I looked at many examples of provocative and transformative performance in my thesis. I wove in personal stories from performances I had seen (In Our NameHonour Bound, and Fat Pig, among others) as examples of performance that transformed me. Also, I developed the main argument of the thesis from deep-dives into three performances: Merlin Luck’s protest at his eviction from the TV show Big Brother, Michael Moore’s acceptance speech at the Academy Awards, and my own doctoral performance work, Bodily.

Bodily was a one-woman show I wrote and performed as part of my doctoral research. Its theme was body image. In particular, I wanted to present a perspective on the body image conversation that was multifaceted and representative of the struggle I felt within—“this conflict between what is known and what is done.”

Through investigating the intentions of the performers in each of these case studies, and the reception of the audience (gathered from news articles and online forums, or in the case of Bodily, from focus groups and surveys held after the performance), I identified certain components of provocative and transformative performance.

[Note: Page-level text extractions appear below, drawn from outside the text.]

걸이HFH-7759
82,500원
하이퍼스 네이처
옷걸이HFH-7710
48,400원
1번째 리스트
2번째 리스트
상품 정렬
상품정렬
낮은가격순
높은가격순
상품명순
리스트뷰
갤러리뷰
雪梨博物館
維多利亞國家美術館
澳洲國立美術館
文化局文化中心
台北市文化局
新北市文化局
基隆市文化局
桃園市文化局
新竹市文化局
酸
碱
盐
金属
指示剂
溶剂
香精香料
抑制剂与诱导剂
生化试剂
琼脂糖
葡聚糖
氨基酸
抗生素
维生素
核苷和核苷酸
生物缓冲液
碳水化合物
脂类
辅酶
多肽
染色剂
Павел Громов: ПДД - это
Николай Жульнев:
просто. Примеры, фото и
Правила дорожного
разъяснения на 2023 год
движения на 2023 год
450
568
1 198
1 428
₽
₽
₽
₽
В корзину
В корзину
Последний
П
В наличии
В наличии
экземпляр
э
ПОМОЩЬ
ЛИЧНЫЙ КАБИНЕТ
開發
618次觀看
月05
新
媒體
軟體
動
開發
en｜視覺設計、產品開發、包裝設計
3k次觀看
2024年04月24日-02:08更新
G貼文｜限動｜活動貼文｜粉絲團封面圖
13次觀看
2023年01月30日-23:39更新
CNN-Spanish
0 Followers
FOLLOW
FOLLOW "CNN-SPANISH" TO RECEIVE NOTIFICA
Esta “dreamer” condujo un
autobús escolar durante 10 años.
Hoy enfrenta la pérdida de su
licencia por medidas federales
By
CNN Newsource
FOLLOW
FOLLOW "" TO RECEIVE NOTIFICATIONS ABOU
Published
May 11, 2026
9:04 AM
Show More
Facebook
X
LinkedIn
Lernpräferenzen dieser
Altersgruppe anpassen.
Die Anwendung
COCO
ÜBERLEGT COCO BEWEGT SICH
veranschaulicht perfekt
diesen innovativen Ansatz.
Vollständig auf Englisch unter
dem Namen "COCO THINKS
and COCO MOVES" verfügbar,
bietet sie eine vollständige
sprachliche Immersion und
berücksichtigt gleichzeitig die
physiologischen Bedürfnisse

A framework for provocative and transformative performance

My conceptual framework of transformation through provocative performance comprises three main areas: the intention of the performer, the instrumentation used to provoke, and the manner in which the audience may be illuminated. I find this set of terms (drawn from alchemy) meaningful because they cover both the creative process and the reception of performance in a concise way.

Intention

Intention describes the intention of the performance maker to provoke audiences, through the messages of their performance. Evidenced by:

  • Performance makers’ statements. 
  • The context in which the performance occurs.

Instrumentation

Instrumentation covers the specific tools the performance maker chooses to convey their point of view. These tools are:

  • Confrontation: doing something unexpected in its context, presenting confronting issues, or using humour.
  • Projection: amplified voice, projected image, or psychological projection. 
  • Contradiction and paradox: creating cognitive dissonance and therefore increasing the likelihood of acting to resolve it.
  • Repetition: of images, words, or ideas.
  • Choice of place and space.
  • Conclusion: leaving the performance unresolved denies catharsis, and prompts the audience to seek fulfilment through real action.
  • The performer’s use of their body.

Illumination

Illumination is a change in either the performance maker or the audience member, or both. Illumination can happen through:

  • Affect: immediate visceral or emotional affect like laughter, gasping, booing, crying, clapping, or cheering.
  • Affirmation: performance can transform attitudes when it affirms beliefs. 
  • Identification: how much the audience members identify with the characters or situation.
  • Transformation: attitudinal and behavioural changes reported by audience members.

Beyond the PhD

Since completing my doctorate, I’m more aware of performances that fit into my definition and framework of provocative and transformative performance. If I suspect a performance fits the framework, I test it against the instrumentation I identified. Did it leave the ending unresolved? Did it use humour? Were there projected images?

One such example is the Netflix show Adolescence, which has recently provoked a lot of discussion among parents and in the media. It seems that since watching the series, parents are looking at their teens’ behaviour in a new light. 

In episode three, Jamie asks for the psychologist’s approval: “Do you like me?” This brought me right back to the final question in my performance, Bodily: “Do I look OK?”